The Orange Tree is a moving story of the interaction between representatives of two very different cultures. Helen and Amina, an elderly Jewish woman and her Somali nurse, meet in an American nursing home. The relationship that develops between them is the nexus that brings together both of their families and unfolds for the reader a story of the 20th century in central Europe, in the Horn of Africa, and in America. There is a lot of history in this book, but it is not a history book. It is about life, It is about today, and most of all it is about human beings dealing with life and what it brings.
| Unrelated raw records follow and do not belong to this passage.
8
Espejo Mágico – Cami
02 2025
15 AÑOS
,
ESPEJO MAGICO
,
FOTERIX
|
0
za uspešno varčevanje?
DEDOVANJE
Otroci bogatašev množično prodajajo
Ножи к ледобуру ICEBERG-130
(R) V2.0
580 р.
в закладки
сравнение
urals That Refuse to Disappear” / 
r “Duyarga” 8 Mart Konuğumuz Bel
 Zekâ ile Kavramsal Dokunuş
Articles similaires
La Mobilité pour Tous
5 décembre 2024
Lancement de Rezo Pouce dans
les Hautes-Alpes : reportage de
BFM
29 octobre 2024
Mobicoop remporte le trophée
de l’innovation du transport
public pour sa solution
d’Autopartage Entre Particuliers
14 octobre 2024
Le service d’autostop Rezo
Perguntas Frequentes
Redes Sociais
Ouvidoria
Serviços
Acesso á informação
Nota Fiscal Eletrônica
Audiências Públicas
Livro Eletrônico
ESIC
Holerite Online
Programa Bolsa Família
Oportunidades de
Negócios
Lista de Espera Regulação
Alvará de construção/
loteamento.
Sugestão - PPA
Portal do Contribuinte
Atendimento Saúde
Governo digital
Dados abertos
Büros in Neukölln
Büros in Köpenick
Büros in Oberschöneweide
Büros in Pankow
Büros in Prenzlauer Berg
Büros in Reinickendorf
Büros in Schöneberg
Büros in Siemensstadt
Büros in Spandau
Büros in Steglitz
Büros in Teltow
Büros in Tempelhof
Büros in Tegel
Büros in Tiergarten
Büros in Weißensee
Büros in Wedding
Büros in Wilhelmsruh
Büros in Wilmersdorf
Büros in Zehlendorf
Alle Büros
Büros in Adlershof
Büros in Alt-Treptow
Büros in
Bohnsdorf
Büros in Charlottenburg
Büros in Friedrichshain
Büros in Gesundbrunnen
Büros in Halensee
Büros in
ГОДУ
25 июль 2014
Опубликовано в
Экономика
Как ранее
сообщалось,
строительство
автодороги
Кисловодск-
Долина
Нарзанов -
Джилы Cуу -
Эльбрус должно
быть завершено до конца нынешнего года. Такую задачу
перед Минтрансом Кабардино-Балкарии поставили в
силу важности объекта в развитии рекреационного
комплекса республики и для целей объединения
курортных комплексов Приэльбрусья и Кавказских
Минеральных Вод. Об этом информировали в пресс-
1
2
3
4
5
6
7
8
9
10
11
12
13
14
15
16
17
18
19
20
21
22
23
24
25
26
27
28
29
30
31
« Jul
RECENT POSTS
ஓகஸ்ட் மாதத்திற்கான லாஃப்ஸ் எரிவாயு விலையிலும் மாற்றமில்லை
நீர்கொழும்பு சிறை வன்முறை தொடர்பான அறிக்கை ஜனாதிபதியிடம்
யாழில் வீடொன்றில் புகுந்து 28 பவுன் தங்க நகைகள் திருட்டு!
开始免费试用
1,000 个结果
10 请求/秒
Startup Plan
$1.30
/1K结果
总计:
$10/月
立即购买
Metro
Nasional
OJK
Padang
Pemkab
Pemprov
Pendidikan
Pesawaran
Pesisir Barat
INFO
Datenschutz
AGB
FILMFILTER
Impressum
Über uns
One thing I particularly like about this book is the flashbacks. If movement back and forth through time is written poorly the narrative thread can be disrupted, never to be repaired. Ganzglass knows how to step out of the present and into the past. He shows us vividly how our past creates our selves. And what a fascinating past there is. My ancestors come from Europe. I have read about the wars that shaped the continent, but my knowledge about these things was impersonal, even though they are part of my history. Now, through this story of the life of Helen and her family, it's personal. In The Orange Tree we don't learn as much about Amina and her family, and I knew far less about Somalia than about central Europe to begin with, but it feels authentic. And just as personal.
The Orange Tree is a first novel, but it was written with keen insight into human nature and a well-developed ability to express that insight in words. The author, an American, worked for several years in Somalia as a Peace Corps Volunteer. Clearly, he has maintained a compassionate interest in the Somali people. When cultures meet they don't have to clash. Dissimilar people can strengthen one another, and The Orange Tree shows one way that can happen.
I recommend this book. I read it in two sittings. If my body could still afford the effects of staying up all night to finish a novel, I would have done that with this one.